The bust of Virginia Woolf in Tavistock Square (National Trust photo)

It’s that act of detached one-sided observation, shading between empathy and voyeurism, that the flaneuse-artist engages in. Ideally, while the flaneuse-artist is out in public she doesn’t have to educate anyone, soothe their feelings or confront their sexism: she can simply process her surroundings, working off what she sees. Virginia Woolf wrote that “if I pass [a girl on the street] I can, without knowing I do it, instantly make up a scene… This is the germ of such fictitious gift as I have.”

A few months ago I saw Woolf’s statue in Tavistock Square for the first time, with these words on the brass plate:

Then one day walking round Tavistock Square I made up, as I sometimes make up my books, To the Lighthouse, in a great, apparently involuntary, rush.

I nearly cried to think of how Woolf adored walking, how the freedom and variety stimulated her.

And I felt sorry that so many women now feel unable to linger or walk peacefully, and how many have trouble creating anything because they were never given any space to make things up. There should be no danger for the woman walking. There should be no need for a woman to apologize for walking, observing, engaging, writing, letting her hands hang down, just being. Let us walk, let us stand still, let us make things up.

There should be no need for a woman to apologize for walking, observing, engaging, writing, letting her hands hang down, just being.

What joy to take up space on a page, on the street. What delight to stop in the homeward rush and loiter, fascinated with the world.

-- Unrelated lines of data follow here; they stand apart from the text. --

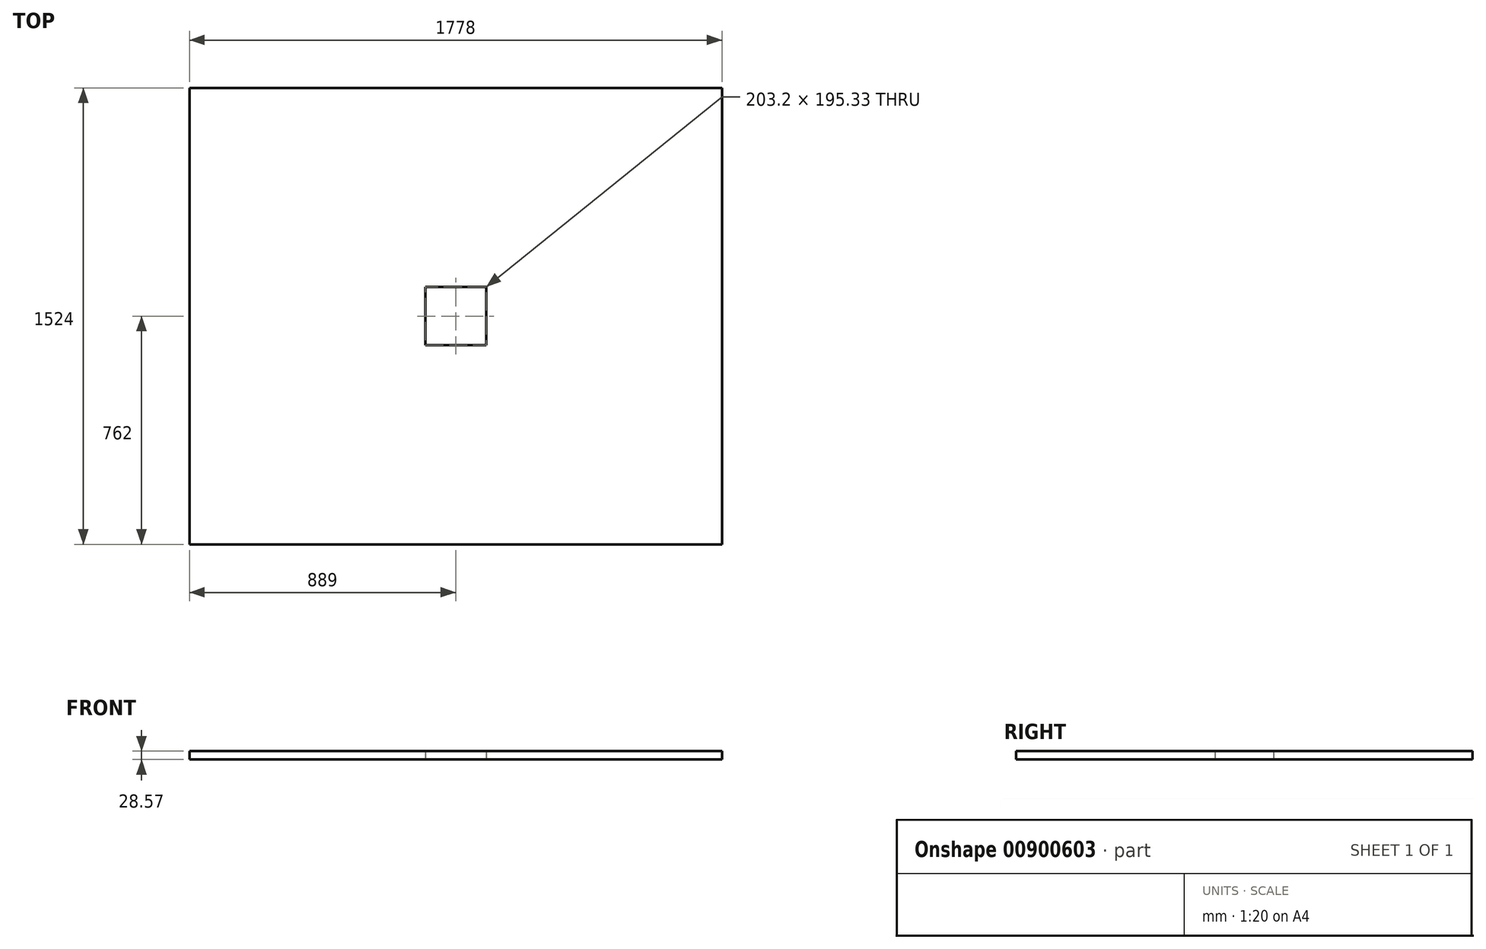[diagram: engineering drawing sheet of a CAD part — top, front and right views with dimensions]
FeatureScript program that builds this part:
annotation { "Feature Type Name" : "Feature", "Feature Type Description" : "" }
export const myFeature = defineFeature(function(context is Context, id is Id, definition is map)
    precondition{}
    {
        {
            var Q0;
            Q0=qCreatedBy(makeId("Top.planeOp"),FACE);
            var sketch = newSketch(context, id + "F0", { "sketchPlane" : qUnion([Q0])});
            skLineSegment(sketch, "E0.bottom", {"start": v(-889, 762) * mm, "end": v(889, 762) * mm});
            skLineSegment(sketch, "E0.top", {"start": v(-889, -762) * mm, "end": v(889, -762) * mm});
            skLineSegment(sketch, "E0.left", {"start": v(-889, 762) * mm, "end": v(-889, -762) * mm});
            skLineSegment(sketch, "E0.right", {"start": v(889, 762) * mm, "end": v(889, -762) * mm});
            skPoint(sketch, "E0.middle", {"position": v(0, 0) * mm});
            skLineSegment(sketch, "E1.bottom", {"start": v(101.6, 97.66) * mm, "end": v(-101.6, 97.66) * mm});
            skLineSegment(sketch, "E1.top", {"start": v(101.6, -97.66) * mm, "end": v(-101.6, -97.66) * mm});
            skLineSegment(sketch, "E1.left", {"start": v(101.6, 97.66) * mm, "end": v(101.6, -97.66) * mm});
            skLineSegment(sketch, "E1.right", {"start": v(-101.6, 97.66) * mm, "end": v(-101.6, -97.66) * mm});
            skSolve(sketch);
        }
        {
            var Q0;
            Q0=makeQuery(id+"F0.imprint","IMPRINT",FACE,{"disambiguationData":[TD([[makeQuery(id+"F0.imprint","IMPRINT",EDGE,{"derivedFrom":sQuery(id+"F0.wireOp",EDGE,"E0.bottom")}),-1.0]])]});
            extrude(context, id + "F1", {"entities" : qUnion([Q0]), "depth" : 28.57 * mm, "offsetDistance" : 25.4 * mm});
        }
    });
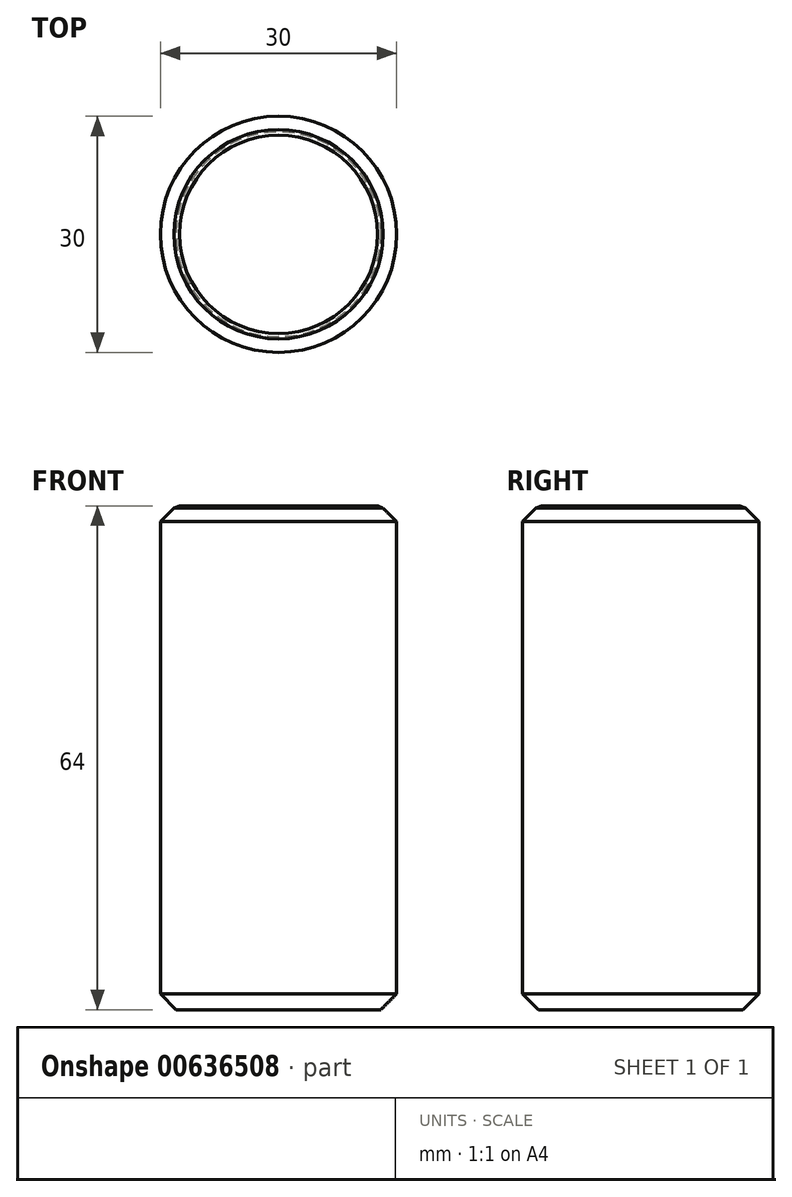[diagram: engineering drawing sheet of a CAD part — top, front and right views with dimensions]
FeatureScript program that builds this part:
annotation { "Feature Type Name" : "Feature", "Feature Type Description" : "" }
export const myFeature = defineFeature(function(context is Context, id is Id, definition is map)
    precondition{}
    {
        {
            var Q0;
            Q0=qCreatedBy(makeId("Top.planeOp"),FACE);
            var sketch = newSketch(context, id + "F0", { "sketchPlane" : qUnion([Q0])});
            skCircle(sketch, "E0", {"center": v(95, 0) * mm, "radius": 15 * mm});
            skSolve(sketch);
        }
        {
            var Q0;
            Q0=makeQuery(id+"F0.imprint","IMPRINT",FACE,{"disambiguationData":[TD([[makeQuery(id+"F0.imprint","IMPRINT",EDGE,{"derivedFrom":sQuery(id+"F0.wireOp",EDGE,"E0")}),1.0]])]});
            extrude(context, id + "F1", {"entities" : qUnion([Q0]), "endBound" : BoundingType.SYMMETRIC, "depth" : 64 * mm, "offsetDistance" : 25 * mm});
        }
        {
            var Q0;
            Q0=makeQuery(id+"F1.opExtrude","CAP_EDGE",EDGE,{"disambiguationData":[OSD([sQuery(id+"F0.wireOp",EDGE,"E0")])],"isStart":false});
            var Q1;
            Q1=makeQuery(id+"F1.opExtrude","CAP_EDGE",EDGE,{"disambiguationData":[OSD([sQuery(id+"F0.wireOp",EDGE,"E0")])],"isStart":true});
            chamfer(context, id + "F2", {"entities" : qUnion([Q0, Q1]), "width" : 2 * mm, "tangentPropagation" : true});
        }
        {
            var Q0;
            {var subQ0=sQuery(id+"F0.wireOp",EDGE,"E0");Q0=makeQuery(id+"F2.opChamfer","BLEND_EDGE",EDGE,{"blendedFrom":[makeQuery(id+"F1.opExtrude","CAP_EDGE",EDGE,{"disambiguationData":[OSD([subQ0])],"isStart":false}),makeQuery(id+"F1.opExtrude","CAP_FACE",FACE,{"disambiguationData":[OSD([subQ0])],"isStart":false})],"blendedInto":[makeQuery(id+"F1.opExtrude","CAP_FACE",FACE,{"disambiguationData":[OSD([subQ0])],"isStart":false})]});}
            chamfer(context, id + "F3", {"entities" : qUnion([Q0]), "width" : 1 * mm, "tangentPropagation" : true});
        }
        {
            var Q0;
            Q0=makeQuery(id+"F1.opExtrude","SWEPT_BODY",BODY,{"disambiguationData":[OSD([sQuery(id+"F0.wireOp",EDGE,"E0")])]});
            var Q1;
            Q1=qCreatedBy(makeId("Top.planeOp"),FACE);
            transform(context, id + "F4", {"entities" : qUnion([Q0]), "transformType" : TransformType.TRANSLATION_DISTANCE, "transformDirection" : qUnion([Q1]), "distance" : 40 * mm, "makeCopy" : false});
        }
    });
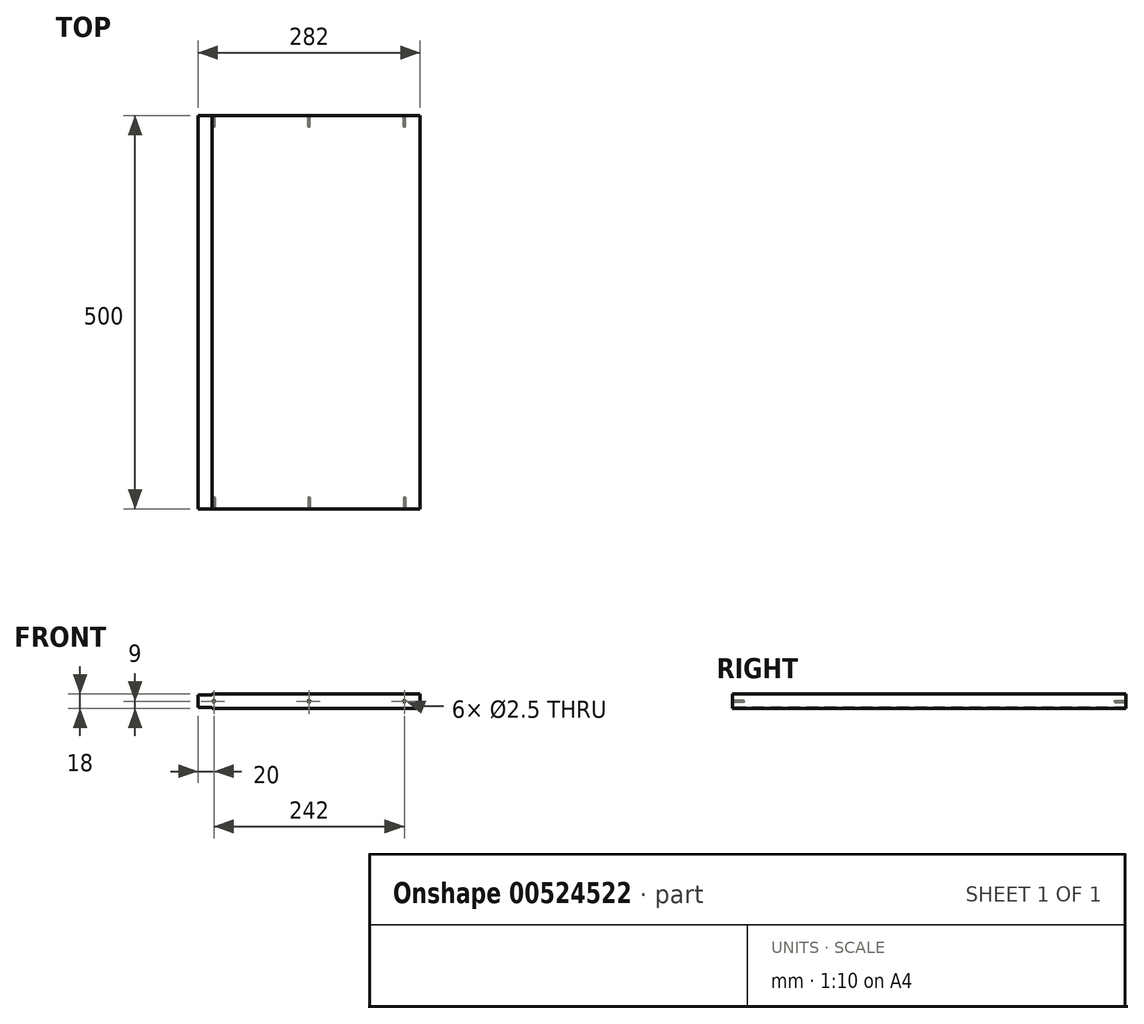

I used to think feminism was about renouncing shame, about confessing your sexual adventures and loudly confronting those around you on their sexism, about making yourself available as a source of education, a role model, a good example. But sometimes renouncing shame, and reclaiming your freedom and right to exist, starts by finding a heroine who is happy to just sit in a graveyard and write without apology, then go on her way rejoicing. I knew when I read Loitering With Intent that if there was space on the bookshelf for Fleur, there was space in the world for me.